# Data Download and Verification

This notebook helps you download and verify public datasets for regulatory genomics modeling. It covers the DeepSEA training bundle, ENCODE, and Roadmap Epigenomics. Outputs are organized in `data/raw/` for downstream preprocessing.

## DeepSEA Training Bundle
- [DeepSEA download page](http://deepsea.princeton.edu/help/)
- Download the training bundle (large .tar.gz) manually or with the script below.

In [8]:
import os, requests, tarfile, shutil
from pathlib import Path
RAW = Path('data/raw')
RAW.mkdir(parents=True, exist_ok=True)
deepsea_url = 'http://deepsea.princeton.edu/media/code/deepsea_train_bundle.v0.9.tar.gz'
deepsea_tar = RAW / 'deepsea_train_bundle.v0.9.tar.gz'
if not deepsea_tar.exists():
    print('Downloading DeepSEA training bundle...')
    r = requests.get(deepsea_url, stream=True)
    with open(deepsea_tar, 'wb') as f:
        shutil.copyfileobj(r.raw, f)
    print('Download complete.')
else:
    print('DeepSEA bundle already downloaded.')
# Extract
deepsea_dir = RAW / 'deepsea_train_bundle'
if not deepsea_dir.exists():
    print('Extracting...')
    with tarfile.open(deepsea_tar, 'r:gz') as tar:
        tar.extractall(RAW)
    print('Extraction complete.')
else:
    print('DeepSEA bundle already extracted.')
# List contents
print('DeepSEA files:', list(deepsea_dir.glob('*')))

DeepSEA bundle already downloaded.
Extracting...


  tar.extractall(RAW)


Extraction complete.
DeepSEA files: []


## ENCODE Data
- [ENCODE Project](https://www.encodeproject.org/)
- Use the ENCODE REST API to search and download metadata or files. See [API docs](https://www.encodeproject.org/help/rest-api/).

In [5]:
import requests
# Example: Search for DNase-seq experiments in human (GRCh38)
search_url = 'https://www.encodeproject.org/search/'
params = {
    'type': 'experiment',
    'assay_title': 'DNase-seq',
    'assembly': 'GRCh38',
    'status': 'released',
    'limit': 5,
    'format': 'json'
}
r = requests.get(search_url, params=params, headers={'accept': 'application/json'})
results = r.json()['@graph']
for exp in results:
    print(exp['accession'], exp['assay_title'], exp['biosample_term_name'])

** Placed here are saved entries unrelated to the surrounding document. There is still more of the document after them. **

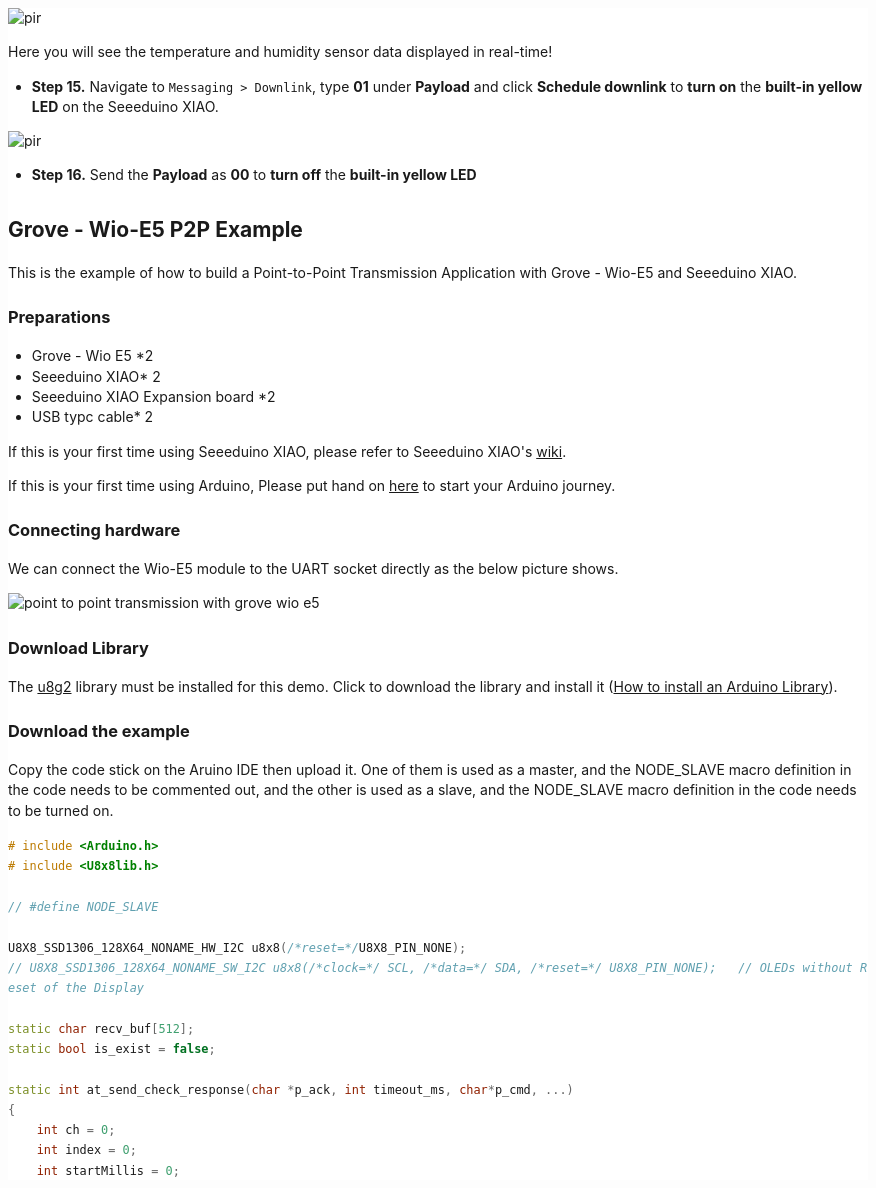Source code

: <p style={{textAlign: 'center'}}><img src="https://files.seeedstudio.com/wiki/Grove-E5/2.png" alt="pir" width="1000" height="auto"/></p>

Here you will see the temperature and humidity sensor data displayed in real-time!

- **Step 15.** Navigate to `Messaging > Downlink`, type **01** under **Payload** and click **Schedule downlink** to **turn on** the **built-in yellow LED** on the Seeeduino XIAO.

<p style={{textAlign: 'center'}}><img src="https://files.seeedstudio.com/wiki/Grove-E5/3.png" alt="pir" width="550" height="auto"/></p>

- **Step 16.** Send the **Payload** as **00** to **turn off** the **built-in yellow LED**

## Grove - Wio-E5 P2P Example

This is the example of how to build a Point-to-Point Transmission Application with Grove - Wio-E5 and Seeeduino XIAO.

### Preparations

- Grove - Wio E5 *2
- Seeeduino XIAO* 2
- Seeeduino XIAO Expansion board *2
- USB typc cable* 2

If this is your first time using Seeeduino XIAO, please refer to Seeeduino XIAO's [wiki](https://wiki.seeedstudio.com/Seeeduino-XIAO/).

If this is your first time using Arduino, Please put hand on [here](https://wiki.seeedstudio.com/Getting_Started_with_Arduino/) to start your Arduino journey.

### Connecting hardware

We can connect the Wio-E5 module to the UART socket directly as the below picture shows.

![point to point transmission with grove wio e5](https://files.seeedstudio.com/products/113020091/P2P.png)

### Download Library

The [u8g2](https://github.com/olikraus/u8g2) library must be installed for this demo. Click to download the library and install it ([How to install an Arduino Library](https://wiki.seeedstudio.com/How_to_install_Arduino_Library/)).

### Download the example

Copy the code stick on the Aruino IDE then upload it.
One of them is used as a master, and the NODE_SLAVE macro definition in the code needs to be commented out, and the other is used as a slave, and the NODE_SLAVE macro definition in the code needs to be turned on.

```cpp
# include <Arduino.h>
# include <U8x8lib.h>

// #define NODE_SLAVE

U8X8_SSD1306_128X64_NONAME_HW_I2C u8x8(/*reset=*/U8X8_PIN_NONE);
// U8X8_SSD1306_128X64_NONAME_SW_I2C u8x8(/*clock=*/ SCL, /*data=*/ SDA, /*reset=*/ U8X8_PIN_NONE);   // OLEDs without Reset of the Display

static char recv_buf[512];
static bool is_exist = false;

static int at_send_check_response(char *p_ack, int timeout_ms, char*p_cmd, ...)
{
    int ch = 0;
    int index = 0;
    int startMillis = 0;
```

## Roadmap Epigenomics Data
- [Roadmap Epigenomics Portal](https://egg2.wustl.edu/roadmap/web_portal/)
- Data is available via web portal, AWS Open Data, and GEO. Download manually or script as needed.

In [6]:
# Example: List available Roadmap files (manual download recommended for large files)
print('See portal for available files: https://egg2.wustl.edu/roadmap/web_portal/')

See portal for available files: https://egg2.wustl.edu/roadmap/web_portal/


## Verification
- Check that expected files exist in `data/raw/` and print their sizes.

In [7]:
for f in RAW.glob('*'):
    print(f, f.stat().st_size // 1024, 'KB')

data/raw/deepsea_train 0 KB
data/raw/coords.tsv 0 KB
data/raw/reference.fa.fai 0 KB
data/raw/deepsea_train_bundle.v0.9.tar.gz 3732296 KB
data/raw/reference.fa 195 KB